Vienna Tourist Board creates OnlyFans for NSFW art 

Tourist board uses OnlyFans account to evade censorship and promote the city’s famed artwork

In protest against the censorship rules of social media platforms such as Facebook and TikTok, and to promote the city as a travel destination, the Vienna Tourist Board has opened an account on OnlyFans to showcase risqué artwork found in the Austrian capital’s museums and galleries.
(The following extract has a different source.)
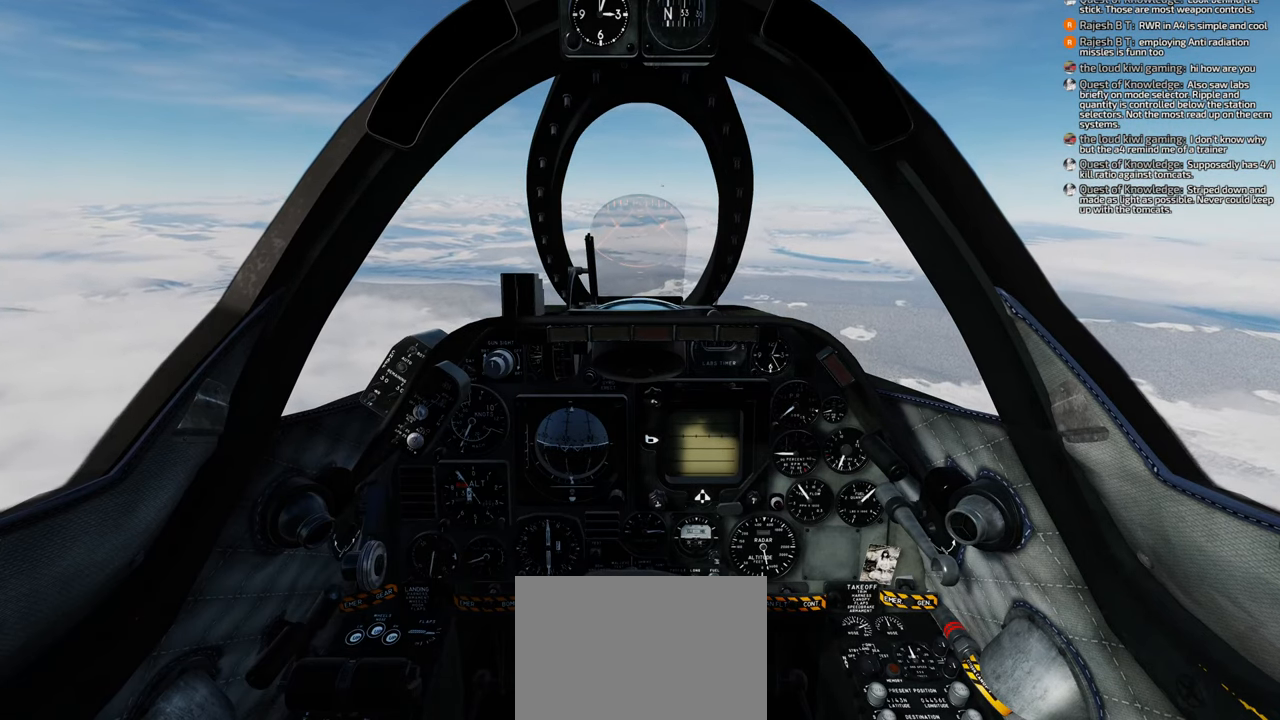
{"buttons": [], "left_stick": "center", "right_stick": "center", "events": []}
The decision to promote its art through the adult-only platform – under the banner Vienna Laid Bare – stemmed from a series of suspensions and bans from social platforms. In July, Vienna’s Albertina Museum saw its TikTok account suspended and then blocked for showing works by the Japanese photographer Nobuyoshi Araki as they featured an obscured female breast.

And, in 2019, Instagram ruled that a painting by Peter Paul Rubens violated the platform’s community standards, which prohibit depictions of nudity, even those that are ‘artistic or creative in nature’.
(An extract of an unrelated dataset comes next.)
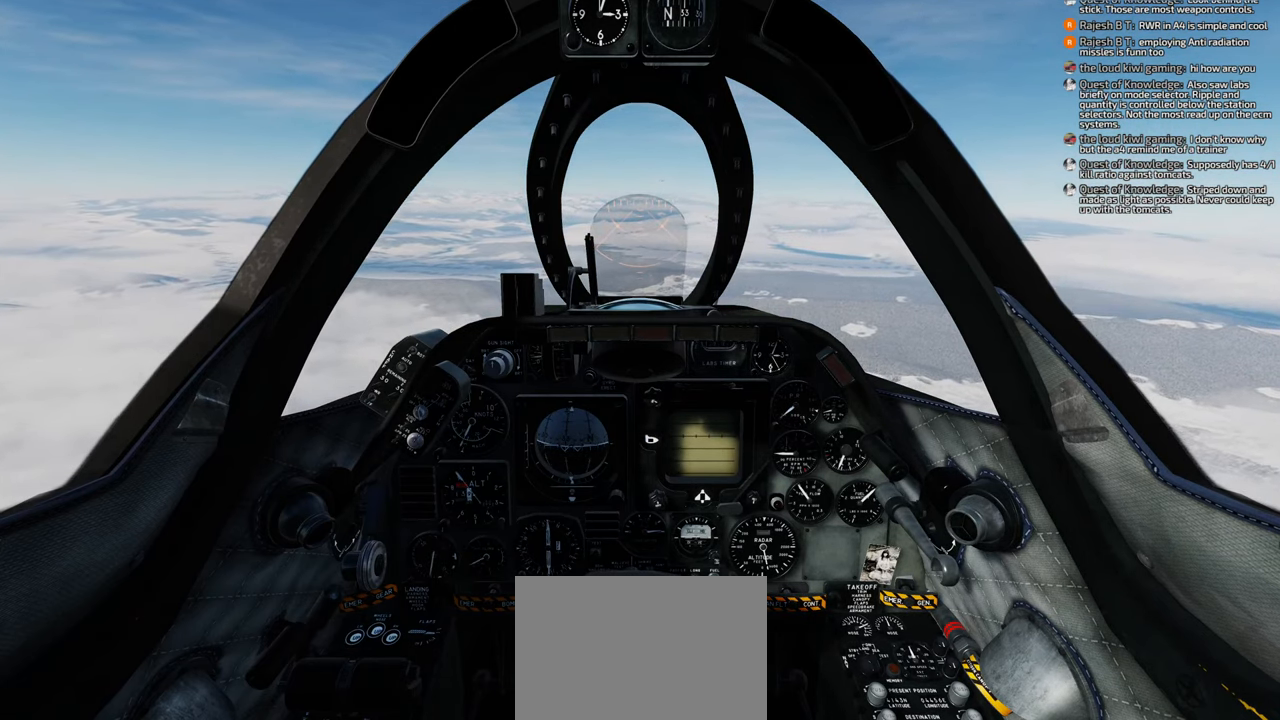
{"buttons": [], "left_stick": "center", "right_stick": "center", "events": []}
This year, the Leopold Museum in Vienna marked its 20th anniversary with a short film featuring Koloman Moser’s 1913 painting, Liebespaar, which shows a nude couple. Facebook and Instagram rejected the film as potentially pornographic.
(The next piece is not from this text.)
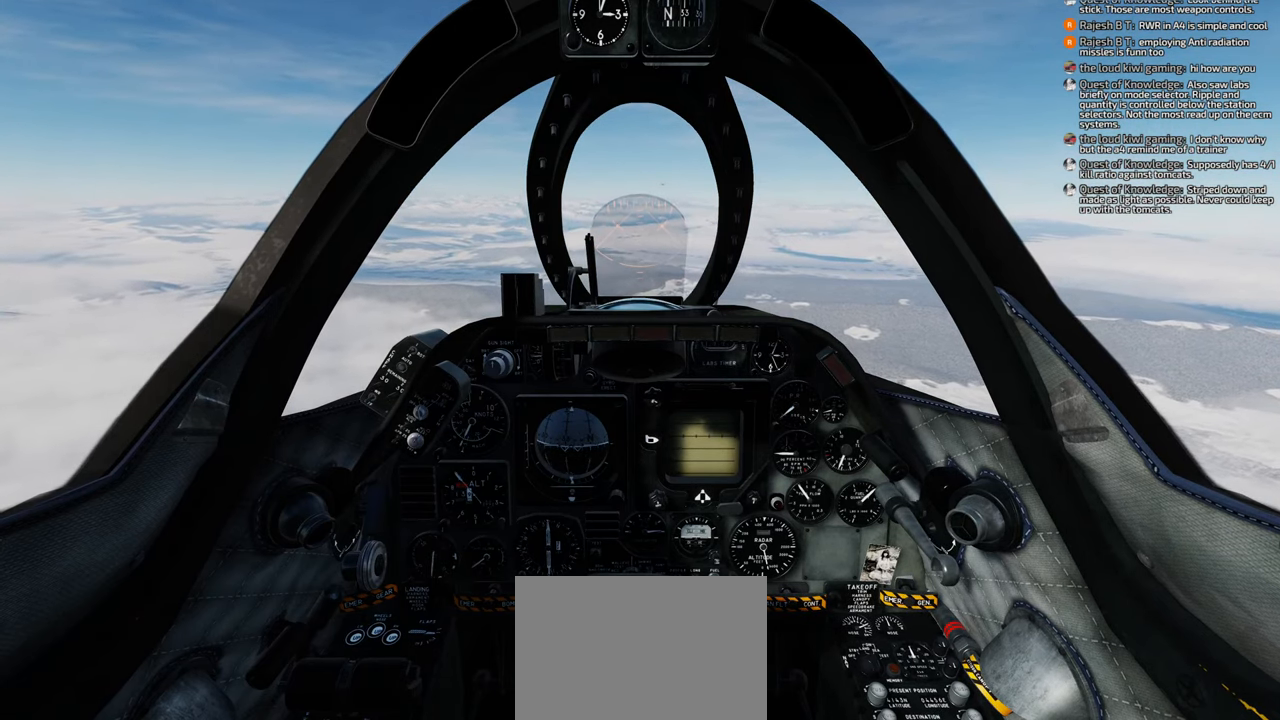
{"buttons": [], "left_stick": "center", "right_stick": "center", "events": []}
An array of works are now on display on the board’s OnlyFans account, which is being promoted on the very platforms that banned the art (Facebook, Instagram, Twitter, etc).

Early subscribers to the OnlyFans account could either claim a Vienna City Card (with benefits that include free public transport and various discounts) or a ticket to see one of the artworks in person.

‘These artworks are crucial and important to Vienna – when you think of the self-portrait by Schiele from 1910, it’s one of the most iconic artworks,’ said Helen Hartlauer, a spokesperson for the Vienna Tourist Board, in the press release. ‘If they cannot be used on a communications tool as strong as social media, it’s unfair and frustrating.’

Contagious Insight 

Virtual viewing / At the start of the Covid-19 pandemic, we saw many museums embracing virtual experiences. The Black Country Living Museum in the UK attracted 360,000 followers on TikTok by creating videos of its staff playing characters from early Industrial England, while the J Paul Getty Museum in America created a tool that allowed fans of Nintendo’s Animal Crossing: New Horizons to decorate their in-game environment with images from its open-access collection of artworks.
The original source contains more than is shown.